[REQUIRED WORK]
According to the text on Nepali cuisine, which three parallel regions define Nepal?
*** Opening PASSAGE TO READ ***
Nepali cuisine is one of the healthiest in Asia because it is based on the complex integration of Ayurvedic medicine. Vegetables, herbs and spices are used according to the season and their benefit to the body. The root of our meals is a balanced combination of vegetables, pulses, grains and seeds.
It is a cuisine of geo-diversity too. For a country that only extends 885km from west to east and around 200km from north to south, Nepal has a unique geographical structure. Three regions, parallel to each other, define Nepal: the arid Himalayan high mountains, the middle hills – rich in green valleys, rivers and lakes – and the tropical grasslands of the Terai.
In the high Himalayas, 3,000m and above, small farming communities still grow crops and raise livestock using the inherited knowledge of their ancestors, who learned to deal with the weather and altitude. In the temperate climate of the high hills we grow cabbages, root vegetables and greens, while the sub-tropical middle hills have the climate for citrus fruit, peaches, apples, tomatoes and aubergines. Further south in the tropical Terai you will find mangoes, papayas, bananas, passion fruit, avocados, sugar cane and endless rice paddies.
*** Closing PASSAGE TO READ ***
*** Opening DATASET CONTENT ***
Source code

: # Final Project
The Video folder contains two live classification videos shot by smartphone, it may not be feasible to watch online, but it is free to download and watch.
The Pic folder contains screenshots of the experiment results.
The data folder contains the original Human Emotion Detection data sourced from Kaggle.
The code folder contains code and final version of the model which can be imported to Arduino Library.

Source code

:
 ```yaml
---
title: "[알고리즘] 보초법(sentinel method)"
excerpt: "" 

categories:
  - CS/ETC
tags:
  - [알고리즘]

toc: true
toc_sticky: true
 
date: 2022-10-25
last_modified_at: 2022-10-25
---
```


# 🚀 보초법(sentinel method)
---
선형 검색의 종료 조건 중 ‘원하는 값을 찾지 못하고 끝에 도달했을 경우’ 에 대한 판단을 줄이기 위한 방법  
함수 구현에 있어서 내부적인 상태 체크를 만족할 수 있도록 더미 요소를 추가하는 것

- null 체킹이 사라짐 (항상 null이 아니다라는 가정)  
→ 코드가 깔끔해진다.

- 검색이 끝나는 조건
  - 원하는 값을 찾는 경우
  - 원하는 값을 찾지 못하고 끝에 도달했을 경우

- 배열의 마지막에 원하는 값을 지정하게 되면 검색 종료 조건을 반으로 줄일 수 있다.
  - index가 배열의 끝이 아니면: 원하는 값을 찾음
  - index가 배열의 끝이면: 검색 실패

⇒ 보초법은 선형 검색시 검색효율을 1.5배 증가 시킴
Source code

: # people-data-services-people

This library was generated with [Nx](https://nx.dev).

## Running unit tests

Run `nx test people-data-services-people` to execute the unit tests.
*** Closing DATASET CONTENT ***
[SOLUTION]
The arid Himalayan high mountains, the middle hills, and the tropical grasslands of the Terai.